Thursday 8 April 2021

Voyagers: Film Review

Voyagers: Film Review

Cast: Tye Sheridan, Fionn Whitehead, Lily Rose-Depp, Colin Farrell
Director: Neil Burger

There's a kernel of a great story idea in Neil Burger's Voyagers.

But unfortunately, this Lord of The Flies mash-up cautionary tale of male malevolence and Trumpian overtones that's set in space just can't quite nail the script that it wants to commit to the screen.
Voyagers: Film Review


In the year 2063, with the Earth dying, a decision's made to send a mission into space after a potential planet for colonisation is discovered. But the mission will take 86 years to get there, meaning the crew of children won't live to see its fruition or to enjoy its fruits, and their sole purpose is to become hosts for their children's children.

Born and bred in a laboratory, isolated from the world, the crew of 30 are nothing more than docile labrats, carrying out tasks overseen by the patriarchal Richard (Farrell), who volunteered for the one way mission.

However when one of their number, Christopher (Sheridan, solid and relatable a guide as the audience could need) discovers the daily liquid they've been quaffing is drugged, he, along with more impulsive compatriot Zac (Whitehead, all angular sneering and raging contempt) decide to abandon the routine, throwing the future of the mission into severe jeopardy.

It's not that Voyagers doesn't have the necessary moral quandaries within to sustain it.

The idea of nihilism and the futility of these labrats as they face a lifetime of servitude to a cause greater than themselves as they grapple with teenage rebellion is a smart one to explore. That coupled with the fight between nature and nurture, hedonism, conditioning and ideologies provide fertile ground for the film to explore.
Voyagers: Film Review


It's just that it squanders it for a particularly rote action thriller as the group splits into factions, headed up by Christopher and Zac, and the cliches play out among the "our lives are futile" subtext.

Coupled with contemporary themes of consent and fake news as Zac claims the alien is on board to whip up the politics of mistrust, there's much that bubbles away under the surface of Voyagers. But it's spoiled by unnecessary dialogue where characters read what's on a page, rather than act it - it's a near fatal flaw for Voyagers, and one which brings this space-bound set movie thuddingly down to the ground.

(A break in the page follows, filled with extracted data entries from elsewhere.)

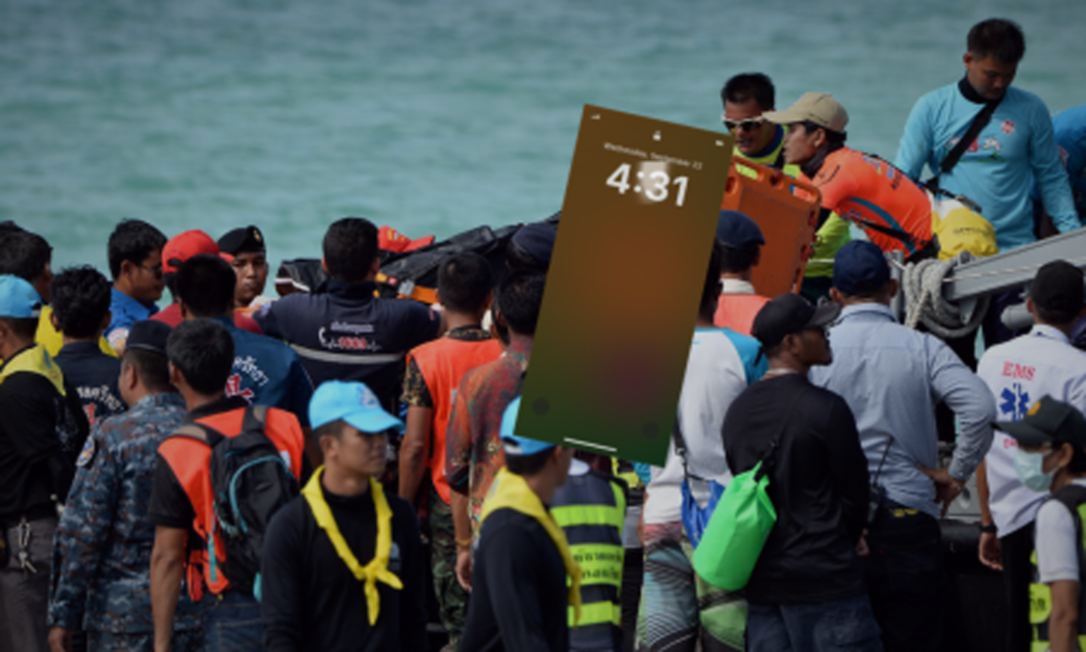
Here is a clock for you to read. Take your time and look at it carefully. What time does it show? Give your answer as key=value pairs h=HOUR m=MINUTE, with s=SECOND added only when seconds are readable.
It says h=4 m=31
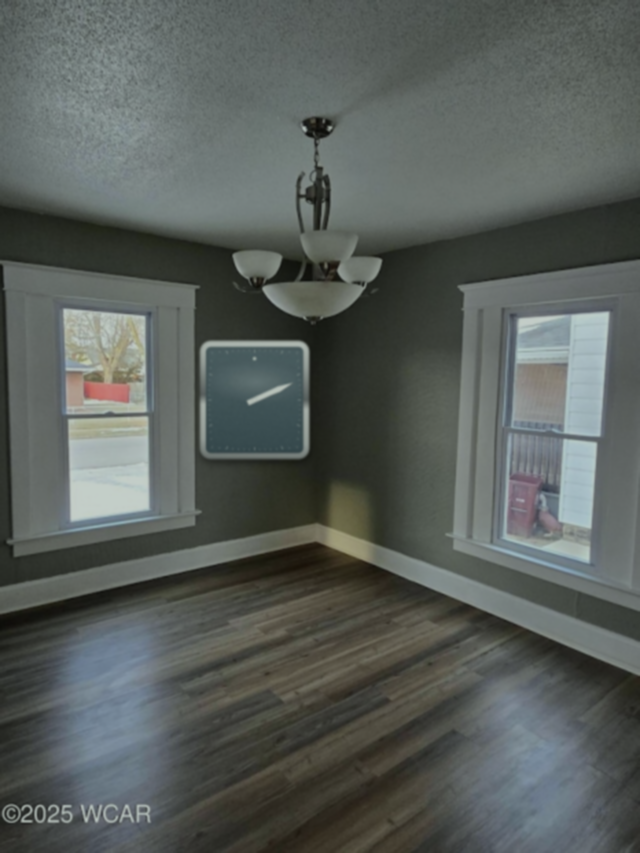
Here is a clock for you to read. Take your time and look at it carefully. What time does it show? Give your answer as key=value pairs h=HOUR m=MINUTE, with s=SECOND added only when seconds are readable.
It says h=2 m=11
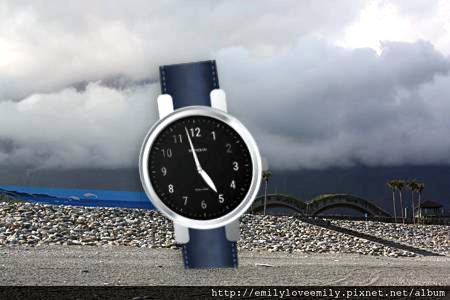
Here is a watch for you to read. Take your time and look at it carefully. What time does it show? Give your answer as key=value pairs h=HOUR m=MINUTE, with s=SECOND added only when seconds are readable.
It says h=4 m=58
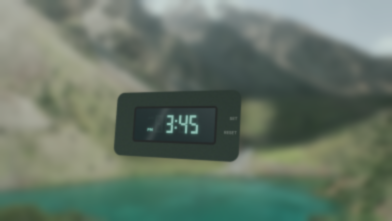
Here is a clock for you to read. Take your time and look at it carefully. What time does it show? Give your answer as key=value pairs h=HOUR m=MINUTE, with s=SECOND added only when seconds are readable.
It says h=3 m=45
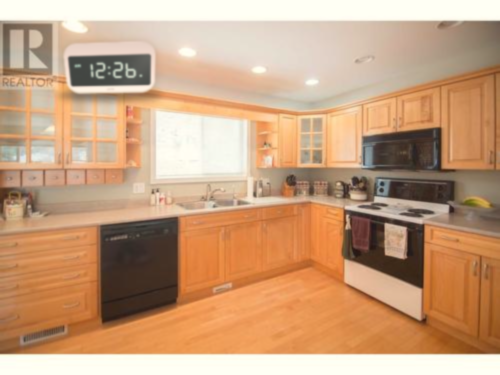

While Depp and Sheridan have a reasonable chemistry, Whitehead's descent into near Jack Nicholson levels of mania pushes the film into unwelcome OTT territory and renders most of the back half of the film more cliched and uninspired than its initial premise would have dictated. Thankfully, the production design by Scott Chambliss gives credence to the location, and plays to the paranoia and claustrophobia of those within, thanks to sheer white panels, and endless pristine corridors the likes of which haven't been this well-utilised since 2001: A Space Odyssey.

Ultimately, Voyagers feels like it relies too much on speeches to propel it and rote action-chase-thriller edges that drag it out of an intriguing murder mystery that plays to paranoid edges and provides much of the movie's suspense.

File Voyagers under a case of "could have been"; it's effective in parts, but in the final wash thanks to a formulaic end that squanders the darker edges of the potential debates that could have elevated it from a Space-set Lord of the Flies, that's just not enough.